§ JOB: From the data below, copy each line that includes the word "політику".

§ DATASET EXCERPTS:
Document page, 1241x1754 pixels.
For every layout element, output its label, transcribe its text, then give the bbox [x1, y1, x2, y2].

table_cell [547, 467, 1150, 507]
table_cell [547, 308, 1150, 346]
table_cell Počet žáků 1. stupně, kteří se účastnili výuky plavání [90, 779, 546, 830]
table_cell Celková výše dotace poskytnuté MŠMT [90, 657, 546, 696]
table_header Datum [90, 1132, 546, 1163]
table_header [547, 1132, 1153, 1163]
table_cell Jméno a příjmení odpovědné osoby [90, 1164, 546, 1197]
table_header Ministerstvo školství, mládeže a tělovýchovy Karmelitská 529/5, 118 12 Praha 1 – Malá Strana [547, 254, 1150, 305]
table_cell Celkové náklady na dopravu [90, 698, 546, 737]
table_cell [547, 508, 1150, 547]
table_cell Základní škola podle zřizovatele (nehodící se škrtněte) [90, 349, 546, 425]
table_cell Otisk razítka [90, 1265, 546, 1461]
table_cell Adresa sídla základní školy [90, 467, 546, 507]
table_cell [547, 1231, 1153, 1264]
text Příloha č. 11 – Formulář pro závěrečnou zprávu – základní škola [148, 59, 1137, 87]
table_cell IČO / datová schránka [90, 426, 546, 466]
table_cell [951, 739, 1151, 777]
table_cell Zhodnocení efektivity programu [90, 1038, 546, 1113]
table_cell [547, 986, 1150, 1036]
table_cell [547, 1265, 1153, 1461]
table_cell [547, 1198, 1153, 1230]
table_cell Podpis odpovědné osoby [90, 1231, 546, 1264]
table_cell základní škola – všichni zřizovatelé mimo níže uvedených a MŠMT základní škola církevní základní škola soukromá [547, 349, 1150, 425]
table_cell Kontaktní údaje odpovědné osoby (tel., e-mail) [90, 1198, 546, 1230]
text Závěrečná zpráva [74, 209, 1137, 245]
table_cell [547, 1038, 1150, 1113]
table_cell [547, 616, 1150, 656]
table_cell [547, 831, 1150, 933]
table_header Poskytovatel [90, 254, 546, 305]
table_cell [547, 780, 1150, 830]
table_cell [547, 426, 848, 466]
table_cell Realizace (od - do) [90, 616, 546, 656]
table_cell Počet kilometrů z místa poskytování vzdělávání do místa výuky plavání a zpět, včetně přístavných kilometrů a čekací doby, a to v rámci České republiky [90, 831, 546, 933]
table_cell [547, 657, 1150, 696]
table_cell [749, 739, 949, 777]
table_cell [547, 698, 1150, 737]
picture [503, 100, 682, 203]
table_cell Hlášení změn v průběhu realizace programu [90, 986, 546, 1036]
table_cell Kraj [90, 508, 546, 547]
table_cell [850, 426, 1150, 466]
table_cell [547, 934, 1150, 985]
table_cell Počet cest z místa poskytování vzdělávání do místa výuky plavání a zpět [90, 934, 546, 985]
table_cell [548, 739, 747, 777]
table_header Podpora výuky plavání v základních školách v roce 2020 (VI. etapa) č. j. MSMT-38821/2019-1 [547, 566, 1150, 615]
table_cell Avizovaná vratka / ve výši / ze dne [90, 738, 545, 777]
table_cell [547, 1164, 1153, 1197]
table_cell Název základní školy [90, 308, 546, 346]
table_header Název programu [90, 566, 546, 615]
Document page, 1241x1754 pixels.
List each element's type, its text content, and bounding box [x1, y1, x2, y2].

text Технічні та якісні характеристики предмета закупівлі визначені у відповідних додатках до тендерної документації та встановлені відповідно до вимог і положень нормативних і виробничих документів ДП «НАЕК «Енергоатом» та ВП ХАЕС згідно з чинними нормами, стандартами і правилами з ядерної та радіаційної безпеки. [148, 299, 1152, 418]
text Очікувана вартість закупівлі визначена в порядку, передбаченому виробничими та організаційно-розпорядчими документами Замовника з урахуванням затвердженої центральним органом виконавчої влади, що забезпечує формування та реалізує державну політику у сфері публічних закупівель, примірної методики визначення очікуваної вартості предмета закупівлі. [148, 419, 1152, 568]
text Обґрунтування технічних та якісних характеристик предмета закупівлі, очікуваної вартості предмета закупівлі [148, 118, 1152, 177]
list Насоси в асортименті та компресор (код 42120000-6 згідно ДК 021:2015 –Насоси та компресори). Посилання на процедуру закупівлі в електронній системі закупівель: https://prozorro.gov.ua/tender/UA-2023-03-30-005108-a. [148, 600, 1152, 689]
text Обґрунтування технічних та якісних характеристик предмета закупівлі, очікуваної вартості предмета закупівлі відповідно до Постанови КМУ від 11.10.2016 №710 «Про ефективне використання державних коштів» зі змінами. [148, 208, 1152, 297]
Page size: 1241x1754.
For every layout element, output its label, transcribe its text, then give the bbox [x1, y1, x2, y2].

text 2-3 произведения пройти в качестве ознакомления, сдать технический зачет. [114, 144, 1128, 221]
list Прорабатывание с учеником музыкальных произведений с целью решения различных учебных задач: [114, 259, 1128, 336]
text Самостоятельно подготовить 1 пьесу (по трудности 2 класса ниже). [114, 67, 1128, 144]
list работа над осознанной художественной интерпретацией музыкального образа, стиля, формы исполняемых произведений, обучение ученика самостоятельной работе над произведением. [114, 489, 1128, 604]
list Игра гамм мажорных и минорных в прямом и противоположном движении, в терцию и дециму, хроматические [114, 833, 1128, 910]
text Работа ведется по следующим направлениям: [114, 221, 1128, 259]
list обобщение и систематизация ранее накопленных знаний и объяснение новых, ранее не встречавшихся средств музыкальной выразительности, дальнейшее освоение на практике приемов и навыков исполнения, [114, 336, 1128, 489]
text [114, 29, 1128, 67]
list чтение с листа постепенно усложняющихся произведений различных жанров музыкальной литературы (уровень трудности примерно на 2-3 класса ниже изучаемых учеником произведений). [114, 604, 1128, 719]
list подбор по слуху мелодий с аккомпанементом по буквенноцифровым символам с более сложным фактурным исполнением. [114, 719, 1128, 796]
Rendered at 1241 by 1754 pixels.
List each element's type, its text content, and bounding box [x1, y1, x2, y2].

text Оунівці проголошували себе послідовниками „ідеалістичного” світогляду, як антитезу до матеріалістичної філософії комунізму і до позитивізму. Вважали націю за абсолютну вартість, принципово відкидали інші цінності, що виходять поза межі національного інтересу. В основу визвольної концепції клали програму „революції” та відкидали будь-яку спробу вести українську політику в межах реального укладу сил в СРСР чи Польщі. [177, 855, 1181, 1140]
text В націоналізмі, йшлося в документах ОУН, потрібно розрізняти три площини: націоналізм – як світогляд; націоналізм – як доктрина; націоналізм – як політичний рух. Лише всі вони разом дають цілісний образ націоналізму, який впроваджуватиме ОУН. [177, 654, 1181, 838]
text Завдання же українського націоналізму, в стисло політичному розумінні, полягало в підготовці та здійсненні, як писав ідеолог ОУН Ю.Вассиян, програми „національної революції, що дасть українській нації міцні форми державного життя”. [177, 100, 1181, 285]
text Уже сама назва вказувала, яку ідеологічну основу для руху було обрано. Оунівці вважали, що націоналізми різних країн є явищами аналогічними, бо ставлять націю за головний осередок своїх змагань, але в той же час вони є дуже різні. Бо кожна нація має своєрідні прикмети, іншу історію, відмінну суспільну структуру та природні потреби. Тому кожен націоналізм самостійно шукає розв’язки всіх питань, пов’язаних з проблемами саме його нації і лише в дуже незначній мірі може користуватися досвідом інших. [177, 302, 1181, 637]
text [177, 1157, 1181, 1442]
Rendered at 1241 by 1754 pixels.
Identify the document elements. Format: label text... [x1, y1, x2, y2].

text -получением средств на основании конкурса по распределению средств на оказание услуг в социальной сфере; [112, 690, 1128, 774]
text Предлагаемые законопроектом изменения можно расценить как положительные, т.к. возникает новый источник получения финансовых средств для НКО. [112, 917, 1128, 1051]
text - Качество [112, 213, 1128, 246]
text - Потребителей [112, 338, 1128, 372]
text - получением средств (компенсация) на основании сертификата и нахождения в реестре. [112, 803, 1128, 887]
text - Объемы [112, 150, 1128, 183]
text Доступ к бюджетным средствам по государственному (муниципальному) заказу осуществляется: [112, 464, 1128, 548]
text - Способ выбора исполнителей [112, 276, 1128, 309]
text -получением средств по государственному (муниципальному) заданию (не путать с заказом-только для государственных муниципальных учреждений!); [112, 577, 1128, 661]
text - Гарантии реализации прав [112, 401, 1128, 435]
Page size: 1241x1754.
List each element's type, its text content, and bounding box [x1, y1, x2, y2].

§ RESPONSE FOR THIS EXERCISE:
text Очікувана вартість закупівлі визначена в порядку, передбаченому виробничими та організаційно-розпорядчими документами Замовника з урахуванням затвердженої центральним органом виконавчої влади, що забезпечує формування та реалізує державну політику у сфері публічних закупівель, примірної методики визначення очікуваної вартості предмета закупівлі. [148, 419, 1152, 568]
text Оунівці проголошували себе послідовниками „ідеалістичного” світогляду, як антитезу до матеріалістичної філософії комунізму і до позитивізму. Вважали націю за абсолютну вартість, принципово відкидали інші цінності, що виходять поза межі національного інтересу. В основу визвольної концепції клали програму „революції” та відкидали будь-яку спробу вести українську політику в межах реального укладу сил в СРСР чи Польщі. [177, 855, 1181, 1140]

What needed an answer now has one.